On another note, this video reminds me of the time that hooker was begging me to let her “entertain” me and I was dying inside because I was too young (26) to know about those things. HBO informs me that hookers come in all shapes, ages and sizes, but this particular one may have been the last one on Earth I might’ve been entertained by. Nevermind the “homemade” tattoo of the swastika on her forehead.



“The Doublemeat Medley is PEOPLE!”

Monday March 17th 2008, 6:18 pm
Filed under: The Wiggins

I know a lot of people don’t talk about work on blogs, and the various reasons why are completely understandable. If you haven’t figured it out: I am not one of those people. I’m there 9+ hours per day - it is a big part of my life. The part I’d like to cut out with a rusty saw, but I digress. I’ve decided not to hold back on work stories, and even though I don’t work in fast food or food at all or anything close, I have decided to start referring to my workplace as the Doublemeat Palace*. Because it fits.

No story to tell just now, but I did have yet another run-in (making strong efforts here to avoid any and all puns and double entendre) with Work-twink. He was parked by the backdoor of the Doublemeat Palace awaiting my exit. I tried to run but his fungal powers paralyzed my will (because I’m NICE), and I got stuck talking to him for at least 10 minutes. Finally I said “okayIhavetogonowBYE!” and darted. He was this close <-> to asking me to hang out with him. I’m still recovering.

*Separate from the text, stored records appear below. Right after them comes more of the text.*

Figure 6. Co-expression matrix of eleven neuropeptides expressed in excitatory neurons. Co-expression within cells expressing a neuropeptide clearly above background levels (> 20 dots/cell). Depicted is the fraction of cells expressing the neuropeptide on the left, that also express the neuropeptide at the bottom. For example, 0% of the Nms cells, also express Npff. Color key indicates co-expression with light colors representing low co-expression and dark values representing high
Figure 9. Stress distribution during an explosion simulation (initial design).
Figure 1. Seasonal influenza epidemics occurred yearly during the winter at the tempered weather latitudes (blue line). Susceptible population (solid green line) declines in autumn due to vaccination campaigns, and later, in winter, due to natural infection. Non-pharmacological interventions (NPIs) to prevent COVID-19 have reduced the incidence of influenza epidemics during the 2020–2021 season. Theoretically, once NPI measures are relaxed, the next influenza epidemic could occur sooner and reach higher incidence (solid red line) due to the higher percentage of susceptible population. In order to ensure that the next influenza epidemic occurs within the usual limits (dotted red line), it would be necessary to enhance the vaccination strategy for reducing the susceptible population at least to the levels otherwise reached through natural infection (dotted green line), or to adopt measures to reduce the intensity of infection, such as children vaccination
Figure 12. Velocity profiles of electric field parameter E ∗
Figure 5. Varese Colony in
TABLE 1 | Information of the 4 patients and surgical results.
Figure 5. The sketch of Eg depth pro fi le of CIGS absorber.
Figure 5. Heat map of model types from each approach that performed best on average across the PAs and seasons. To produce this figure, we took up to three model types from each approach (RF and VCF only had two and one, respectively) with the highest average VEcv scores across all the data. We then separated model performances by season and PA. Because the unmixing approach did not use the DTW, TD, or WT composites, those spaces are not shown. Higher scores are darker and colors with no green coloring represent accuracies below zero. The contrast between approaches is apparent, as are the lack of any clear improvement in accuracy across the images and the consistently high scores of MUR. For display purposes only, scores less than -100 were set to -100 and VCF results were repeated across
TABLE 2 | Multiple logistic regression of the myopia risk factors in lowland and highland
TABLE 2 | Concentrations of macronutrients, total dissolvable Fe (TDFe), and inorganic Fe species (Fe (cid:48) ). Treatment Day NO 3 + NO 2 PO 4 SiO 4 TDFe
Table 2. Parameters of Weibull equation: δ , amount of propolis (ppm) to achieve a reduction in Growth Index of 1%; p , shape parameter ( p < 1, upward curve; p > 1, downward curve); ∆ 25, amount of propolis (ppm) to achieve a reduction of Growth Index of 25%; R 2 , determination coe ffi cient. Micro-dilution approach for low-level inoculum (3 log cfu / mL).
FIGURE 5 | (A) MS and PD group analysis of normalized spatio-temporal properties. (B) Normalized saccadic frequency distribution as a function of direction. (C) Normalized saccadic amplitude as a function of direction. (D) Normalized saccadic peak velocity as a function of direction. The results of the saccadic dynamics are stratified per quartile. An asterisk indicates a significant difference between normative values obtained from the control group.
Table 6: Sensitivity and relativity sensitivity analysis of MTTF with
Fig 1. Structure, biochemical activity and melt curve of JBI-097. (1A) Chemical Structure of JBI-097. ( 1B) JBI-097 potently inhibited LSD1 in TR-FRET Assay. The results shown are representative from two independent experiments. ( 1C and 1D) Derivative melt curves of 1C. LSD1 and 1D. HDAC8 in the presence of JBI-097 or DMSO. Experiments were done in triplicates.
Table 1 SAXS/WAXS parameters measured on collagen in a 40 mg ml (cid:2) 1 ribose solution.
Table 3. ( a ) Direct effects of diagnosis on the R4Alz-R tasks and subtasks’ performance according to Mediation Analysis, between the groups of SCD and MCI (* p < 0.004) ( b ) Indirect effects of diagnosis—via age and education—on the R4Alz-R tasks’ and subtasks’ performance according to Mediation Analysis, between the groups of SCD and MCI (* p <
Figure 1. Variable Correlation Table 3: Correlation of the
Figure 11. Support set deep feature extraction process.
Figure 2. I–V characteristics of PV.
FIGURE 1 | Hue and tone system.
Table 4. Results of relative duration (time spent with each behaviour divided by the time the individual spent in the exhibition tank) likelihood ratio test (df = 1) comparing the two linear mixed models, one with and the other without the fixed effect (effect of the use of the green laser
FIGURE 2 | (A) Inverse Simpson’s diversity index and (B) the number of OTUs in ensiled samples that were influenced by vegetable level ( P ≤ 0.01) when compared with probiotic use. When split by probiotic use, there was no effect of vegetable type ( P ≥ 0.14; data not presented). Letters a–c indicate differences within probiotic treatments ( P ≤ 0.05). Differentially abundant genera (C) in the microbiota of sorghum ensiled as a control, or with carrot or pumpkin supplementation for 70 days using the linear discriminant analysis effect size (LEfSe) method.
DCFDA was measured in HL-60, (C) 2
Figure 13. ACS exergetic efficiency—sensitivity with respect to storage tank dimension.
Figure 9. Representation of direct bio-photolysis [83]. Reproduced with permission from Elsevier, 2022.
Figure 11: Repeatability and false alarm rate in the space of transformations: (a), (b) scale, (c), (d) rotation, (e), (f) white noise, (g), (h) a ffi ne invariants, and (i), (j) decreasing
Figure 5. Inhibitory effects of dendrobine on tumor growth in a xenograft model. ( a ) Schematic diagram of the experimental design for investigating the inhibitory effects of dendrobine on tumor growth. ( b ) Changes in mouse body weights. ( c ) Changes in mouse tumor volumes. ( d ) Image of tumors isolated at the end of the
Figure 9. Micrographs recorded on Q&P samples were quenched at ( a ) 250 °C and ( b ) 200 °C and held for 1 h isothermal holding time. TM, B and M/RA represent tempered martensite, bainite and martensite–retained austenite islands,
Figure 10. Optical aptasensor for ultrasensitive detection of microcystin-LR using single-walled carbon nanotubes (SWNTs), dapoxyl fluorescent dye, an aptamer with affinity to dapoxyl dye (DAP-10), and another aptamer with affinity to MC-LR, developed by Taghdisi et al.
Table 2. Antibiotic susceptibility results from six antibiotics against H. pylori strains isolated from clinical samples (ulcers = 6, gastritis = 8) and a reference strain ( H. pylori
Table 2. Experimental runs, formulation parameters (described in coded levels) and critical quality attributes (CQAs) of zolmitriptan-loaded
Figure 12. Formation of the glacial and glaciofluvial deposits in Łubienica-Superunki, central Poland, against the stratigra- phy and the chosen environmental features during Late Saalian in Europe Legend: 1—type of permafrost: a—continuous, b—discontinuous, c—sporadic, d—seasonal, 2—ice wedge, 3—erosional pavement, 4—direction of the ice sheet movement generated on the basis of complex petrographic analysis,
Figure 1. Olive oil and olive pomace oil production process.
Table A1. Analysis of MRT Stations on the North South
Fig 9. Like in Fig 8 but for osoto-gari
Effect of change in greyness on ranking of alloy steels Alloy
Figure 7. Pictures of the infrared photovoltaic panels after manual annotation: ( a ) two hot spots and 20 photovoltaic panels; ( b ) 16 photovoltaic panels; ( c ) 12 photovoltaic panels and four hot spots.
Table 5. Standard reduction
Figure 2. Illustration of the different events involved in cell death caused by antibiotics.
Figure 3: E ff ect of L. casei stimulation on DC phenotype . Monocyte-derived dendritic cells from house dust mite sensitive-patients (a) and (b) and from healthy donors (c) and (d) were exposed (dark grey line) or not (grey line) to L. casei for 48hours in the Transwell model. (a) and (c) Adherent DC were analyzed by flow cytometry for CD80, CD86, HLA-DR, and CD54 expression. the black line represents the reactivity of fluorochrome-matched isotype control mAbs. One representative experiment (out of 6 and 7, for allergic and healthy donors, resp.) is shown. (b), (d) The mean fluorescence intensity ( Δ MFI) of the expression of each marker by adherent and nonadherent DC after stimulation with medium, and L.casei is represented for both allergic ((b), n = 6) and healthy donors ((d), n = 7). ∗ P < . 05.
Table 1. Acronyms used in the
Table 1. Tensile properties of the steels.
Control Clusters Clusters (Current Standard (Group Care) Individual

*this is yet another Buffy reference.



WEIRD.

Sunday March 16th 2008, 1:38 pm
Filed under: The Wiggins

Yesterday I saw my mother and she showed me this book she got at an estate sale for fifty cents (because her biggest thrill in life is a steal, which explains my extreme excitement at finding an unopened season of Angel in a thrift store for $3.94 - it was one of the best things that happened to me in 2006).

Ahem. Anyway, it was a hardcover copy of Stephen King’s Insomnia in immaculate condition. I was flipping through the pages and something fell out - a 10 year old voter registration card. With my mother’s name on it! My mother has a very distinct combination of names, which resulted in me bypassing the heebie jeebies and going straight for the wiggins. I’m convinced it’s some kind of omen.

And there was a note written on the front page: To [My mom's name], from [my best friend's name which is also very unique]. This is weird because my best friend suffers from a rough case of Insomnia and has to alternate her sleeping pills so they don’t lose effectiveness.

In closing, a question: sesame seeds on bread - why?